Step One welcomes us:

“We admitted we were powerless over our addiction; that our lives had become unmanageable” reads a painted wooden sign hanging on a tree. A circle of logs forms seats around a fire pit. Someone has hung an old jawbone from some long-dead cow. Powerless indeed! Life and death, the Great Mystery—you can feel it here.

At Step Two, another circle of log stumps provide a rest for the journeyer. “Came to believe that a Power greater than ourselves could restore us to sanity.” Somehow, reading the comforting words in this setting has a profound effect. The Power is everywhere here.

In the next natural circle of trees, the camp at Step Three invites the visitor to make a “decision to turn our will and our lives over to the care of God as we understood God.” An old horseshoe hangs from a nail in a tree. One feels cupped in the hands of the Divine, and listens again to the silence out here.

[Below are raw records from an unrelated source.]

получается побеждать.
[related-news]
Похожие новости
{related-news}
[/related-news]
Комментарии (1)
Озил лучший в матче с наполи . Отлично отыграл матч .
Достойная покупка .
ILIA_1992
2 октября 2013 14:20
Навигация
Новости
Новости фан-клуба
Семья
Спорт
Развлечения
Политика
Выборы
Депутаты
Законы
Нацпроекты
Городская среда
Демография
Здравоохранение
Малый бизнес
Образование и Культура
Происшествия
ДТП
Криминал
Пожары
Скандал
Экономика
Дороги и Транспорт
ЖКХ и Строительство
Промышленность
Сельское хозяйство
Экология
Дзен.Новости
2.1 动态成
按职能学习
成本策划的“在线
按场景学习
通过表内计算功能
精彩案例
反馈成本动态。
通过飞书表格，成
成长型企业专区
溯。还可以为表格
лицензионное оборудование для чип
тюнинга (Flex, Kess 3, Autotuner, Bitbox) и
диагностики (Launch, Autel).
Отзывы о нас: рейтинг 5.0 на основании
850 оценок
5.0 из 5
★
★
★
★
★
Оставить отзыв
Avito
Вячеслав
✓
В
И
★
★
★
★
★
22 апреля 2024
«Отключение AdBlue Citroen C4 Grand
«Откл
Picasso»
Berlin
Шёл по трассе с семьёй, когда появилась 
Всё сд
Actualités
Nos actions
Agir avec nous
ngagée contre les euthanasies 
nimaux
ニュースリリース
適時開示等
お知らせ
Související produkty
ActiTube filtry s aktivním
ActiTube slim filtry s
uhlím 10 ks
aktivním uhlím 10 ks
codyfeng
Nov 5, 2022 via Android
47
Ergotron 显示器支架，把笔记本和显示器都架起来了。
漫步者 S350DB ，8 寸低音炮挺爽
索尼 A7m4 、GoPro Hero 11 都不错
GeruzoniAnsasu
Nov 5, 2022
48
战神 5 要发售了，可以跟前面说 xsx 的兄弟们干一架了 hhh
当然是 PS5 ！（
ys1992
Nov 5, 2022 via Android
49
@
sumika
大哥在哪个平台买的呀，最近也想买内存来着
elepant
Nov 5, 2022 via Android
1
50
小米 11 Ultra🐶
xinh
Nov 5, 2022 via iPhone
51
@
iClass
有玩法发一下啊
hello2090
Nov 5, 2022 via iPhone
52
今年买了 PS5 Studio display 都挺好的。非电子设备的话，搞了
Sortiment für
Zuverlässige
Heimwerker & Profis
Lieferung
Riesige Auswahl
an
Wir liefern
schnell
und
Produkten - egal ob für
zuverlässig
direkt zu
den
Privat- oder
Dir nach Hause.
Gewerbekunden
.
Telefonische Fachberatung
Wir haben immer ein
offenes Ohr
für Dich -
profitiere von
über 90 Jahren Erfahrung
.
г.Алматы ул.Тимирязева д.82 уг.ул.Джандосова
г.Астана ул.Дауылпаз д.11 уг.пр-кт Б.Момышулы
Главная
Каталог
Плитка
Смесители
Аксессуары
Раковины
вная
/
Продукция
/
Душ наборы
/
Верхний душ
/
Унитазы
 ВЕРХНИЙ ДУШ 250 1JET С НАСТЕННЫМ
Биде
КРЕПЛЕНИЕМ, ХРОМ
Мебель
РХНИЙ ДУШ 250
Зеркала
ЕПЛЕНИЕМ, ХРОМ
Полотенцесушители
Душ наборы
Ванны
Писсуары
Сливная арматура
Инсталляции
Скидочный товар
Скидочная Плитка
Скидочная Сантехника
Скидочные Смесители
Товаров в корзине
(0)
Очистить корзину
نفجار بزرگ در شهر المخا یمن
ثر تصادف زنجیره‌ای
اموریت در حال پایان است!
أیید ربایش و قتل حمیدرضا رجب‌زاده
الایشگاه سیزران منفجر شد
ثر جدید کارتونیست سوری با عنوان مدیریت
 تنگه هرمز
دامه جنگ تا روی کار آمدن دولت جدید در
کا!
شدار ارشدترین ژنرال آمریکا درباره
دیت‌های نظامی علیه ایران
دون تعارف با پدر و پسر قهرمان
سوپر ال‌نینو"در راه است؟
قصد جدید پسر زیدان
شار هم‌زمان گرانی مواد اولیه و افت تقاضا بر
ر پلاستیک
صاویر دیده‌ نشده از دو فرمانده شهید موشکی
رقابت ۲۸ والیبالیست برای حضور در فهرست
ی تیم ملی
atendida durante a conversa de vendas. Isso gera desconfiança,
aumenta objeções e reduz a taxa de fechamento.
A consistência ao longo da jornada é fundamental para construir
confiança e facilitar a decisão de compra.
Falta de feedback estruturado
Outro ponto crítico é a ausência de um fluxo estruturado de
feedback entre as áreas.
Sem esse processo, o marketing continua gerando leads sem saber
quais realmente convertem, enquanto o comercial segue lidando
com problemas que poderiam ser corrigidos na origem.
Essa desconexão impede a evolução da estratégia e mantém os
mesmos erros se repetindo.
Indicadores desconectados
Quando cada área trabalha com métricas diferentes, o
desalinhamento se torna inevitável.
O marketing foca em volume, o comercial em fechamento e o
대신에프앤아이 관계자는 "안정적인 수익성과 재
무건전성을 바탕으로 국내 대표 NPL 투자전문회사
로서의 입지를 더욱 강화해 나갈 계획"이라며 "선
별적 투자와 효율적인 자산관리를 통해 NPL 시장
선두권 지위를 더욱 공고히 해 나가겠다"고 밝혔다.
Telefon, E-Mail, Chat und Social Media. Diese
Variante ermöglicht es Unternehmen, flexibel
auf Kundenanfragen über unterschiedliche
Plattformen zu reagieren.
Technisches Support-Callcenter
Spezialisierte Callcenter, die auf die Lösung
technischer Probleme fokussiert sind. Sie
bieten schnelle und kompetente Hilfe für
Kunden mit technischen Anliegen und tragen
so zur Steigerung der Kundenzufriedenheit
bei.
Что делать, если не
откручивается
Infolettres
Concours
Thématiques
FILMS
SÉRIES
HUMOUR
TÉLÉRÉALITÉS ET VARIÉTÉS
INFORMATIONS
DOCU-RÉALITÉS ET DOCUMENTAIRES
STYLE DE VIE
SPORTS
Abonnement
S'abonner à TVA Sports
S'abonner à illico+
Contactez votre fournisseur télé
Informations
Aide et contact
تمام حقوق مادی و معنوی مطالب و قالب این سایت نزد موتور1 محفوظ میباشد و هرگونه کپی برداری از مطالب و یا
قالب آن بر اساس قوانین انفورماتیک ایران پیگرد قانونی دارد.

At each stop along this trail,visitors and past residents have hung wind chimes, feathers, personal talismans and symbols of their journey into healing and wholeness, making sacred altars to leave behind for inspiration. Each Step has its own campsite, for sitting, talking, meeting the Higher Power, and a fire pit for symbolically (or literally!) burning off the wreckage of the past.

In this incredibly beautiful spot, under the shade, surrounded by silence, visitors can read the familiar words of wisdom and release at each Step, feel serenity wash over them – and breathe deeply, with gratitude.